Dozier guilty in Mission rapes, faces life term 

click to enlarge Frederick A. Dozier, Jr. admitted in police interviews that he encountered each of the three women on the nights they were assaulted in 2011. His DNA linked him to two of the crimes. - COURTESY PHOTO
  • Courtesy Photo
  • Frederick A. Dozier, Jr. admitted in police interviews that he encountered each of the three women on the nights they were assaulted in 2011. His DNA linked him to two of the crimes.

A solemn mixture of relief and sadness permeated the Hall of Justice on Tuesday after a vicious serial rapist who prowled the Mission district last year was convicted on 25 of 26 charges related to the three brutal attacks.

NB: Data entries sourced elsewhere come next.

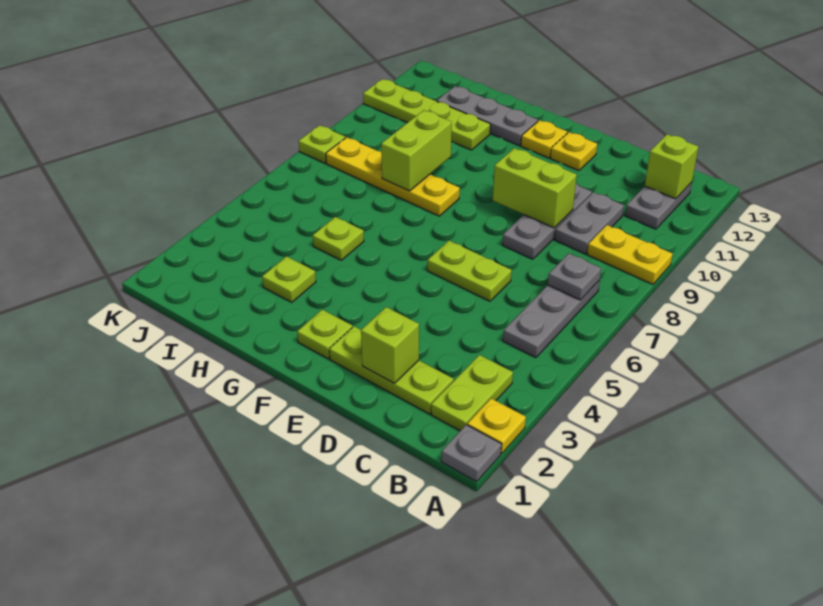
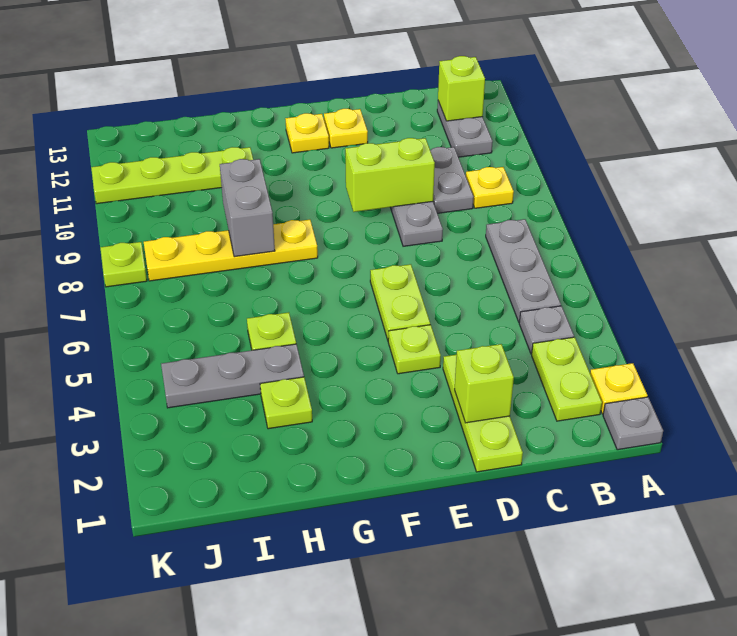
yellow plate A9:B9 level 1 -> yellow plate B9 level 1
grey plate B7 level 2 -> grey plate B4 level 1
lime plate C2:E2 level 1 -> lime plate D1:D3 level 1
lime plate D6:E6 level 1 -> lime plate E5:E6 level 1
lime plate F2 level 1 -> lime plate E4 level 1
grey plate G12:I12 level 1 -> grey plate H4:J4 level 1
lime brick H8:H9 level 2 -> grey brick H8:H9 level 2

Frederick Dozier Jr. sat virtually emotionless as a court clerk read off “guilty” 25 times. The only count in which Dozier was found not guilty was attempted murder.

Even so, prosecutors said, Dozier faces multiple life-in-prison terms when he is sentenced, which is expected to be Dec. 14.

“Frankly, he’s an animal,” District Attorney George Gascón said after Tuesday’s hearing.

The early morning assaults along the 24th Street corridor June 17, Nov. 18 and Dec. 8 of last year had the neighborhood on edge until Dozier was arrested in January.

But the scars remain. Before the verdicts were read Tuesday, one of the victims sobbed outside the courtroom. And during the hearing, Dozier’s loved ones — who declined to comment — appeared distraught.

During a post-hearing news conference, only one question was asked: whether Gascón was disappointed that Dozier wasn’t pinned for attempted murder.

The jury did what it was supposed to do, Gascón said, which was to lock up Dozier for life.

“This was not an easy case,” he said.

Though the case is closed, Assistant District Attorney Alex Bastian said, the pain remains for survivors.

Mission residents have rallied for the victims. Charles Moser, a member of the Fair Oaks Community Coalition, said his group has raised more than $16,000 for their recovery.

Donations are still being accepted for the 24th Street Survivor Fund, c/o Sterling Bank, 3800 24th St., San Francisco, CA 94132.

Moser said he was “shocked and horrified” after hearing about the third attack, which happened on Fair Oaks Street.

“We live on a small street and we’re used to having some minor crime,” Moser said. “We immediately tried to come together to decide what to do [to help], not knowing there had been two other crimes related.”

The attacks occurred within a mile of Dozier’s Treat Avenue home, prosecutor Marshall Khine said. Two of the women were headed to work and the third was on her way home. Each attack became more brutal. In the November attack, Khine said, the victim was choked and punched after refusing the rapist’s demands. In the December incident, the woman was choked unconscious and then had her face slammed into the sidewalk when she awoke.

DNA evidence linked Dozier to two of the assaults, and in a taped interview with a police detective at the time of his arrest, Dozier allegedly admitted to encountering all three women on the nights of each incident.